Zum Abschluss der Sitzung musste Janine Herzberger noch eine "Lästerrunde" über sich ergehen lassen. Gleich zwei Elternvertreter von Kitas machten deutlich, dass die Anträge des Stadtelternrates nicht in ihrem Sinne gewesen seien und sie diese auch gar nicht kennen würden. Für den Ausschussvorsitzenden Wilfried Rieck ein Grund, sich darüber auszulassen: "Das ist das Problem von Frau Herzberger. Sie erzählt immer, dass alle es wollen, am Ende sind es aber immer nur Einzelfälle." Die anderen Politiker kommentierten diese Aussage mit einem breiten Grinsen.

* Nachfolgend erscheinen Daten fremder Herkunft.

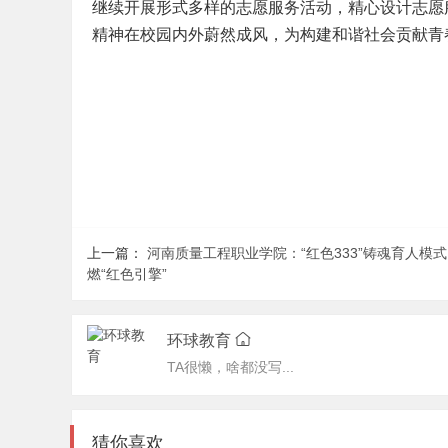
继续开展形式多样的志愿服务活动，精心设计志愿
精神在校园内外蔚然成风，为构建和谐社会贡献青春
上一篇：
河南质量工程职业学院：“红色333”铸魂育人模
燃“红色引擎”
环球教育
TA很懒，啥都没写...
猜你喜欢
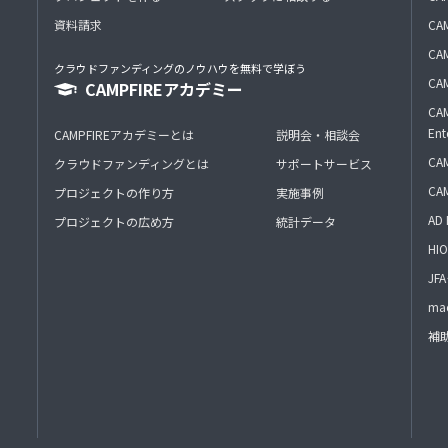
資料請求
CA
CAM
クラウドファンディングのノウハウを無料で学ぼう
CAM
CAMPFIREアカデミー
CAM
Ent
CAMPFIREアカデミーとは
説明会・相談会
CAM
クラウドファンディングとは
サポートサービス
CA
プロジェクトの作り方
実施事例
AD 
プロジェクトの広め方
統計データ
HIO
J
mac
補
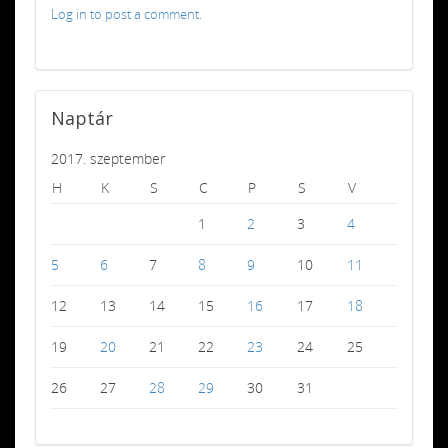
Log in to post a comment.
Naptár
2017. szeptember
H
K
S
C
P
S
V
1
2
3
4
5
6
7
8
9
10
11
12
13
14
15
16
17
18
19
20
21
22
23
24
25
26
27
28
29
30
31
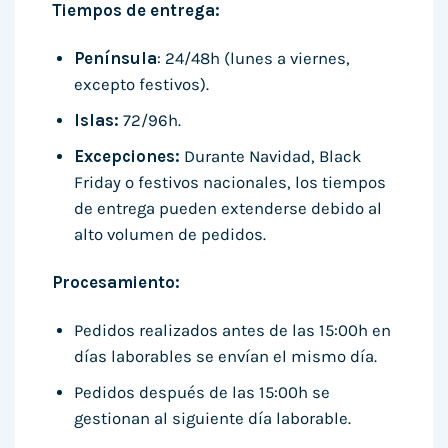
Tiempos de entrega:
Península
: 24/48h (lunes a viernes,
excepto festivos).
Islas:
72/96h.
Excepciones:
Durante Navidad, Black
Friday o festivos nacionales, los tiempos
de entrega pueden extenderse debido al
alto volumen de pedidos.
Procesamiento:
Pedidos realizados antes de las 15:00h en
días laborables se envían el mismo día.
Pedidos después de las 15:00h se
gestionan al siguiente día laborable.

Janine Herzberger hat sich nach der Sitzung mit einem Brief an die Ausschussmitglieder und die Stadt gewandt. Darin heißt es u.a.: "Besonders enttäuscht hat mich aber, dass die (unangemessene) Kritik von einzelnen Elternvertretern gegenüber dem Stadtelternrat und mich als Person von einigen Mitgliedern geradezu gefeiert wurde. Ein Verhalten, wie es gestern von einigen Mitgliedern aber ganz besonders vom Vorsitzenden, gezeigt wurde, ist vollkommen unverständlich und absolut inakzeptabel." Und weiter: "Mit seinen Entscheidungen, alle Anträge des Stadtelternrats Kitas abzulehnen, hat der Ausschuss ein weiteres Mal gezeigt, dass die Belange von Eltern und Kindern in Winsen nicht ernst genommen werden. Für uns nur ein Grund mehr, weiterzumachen."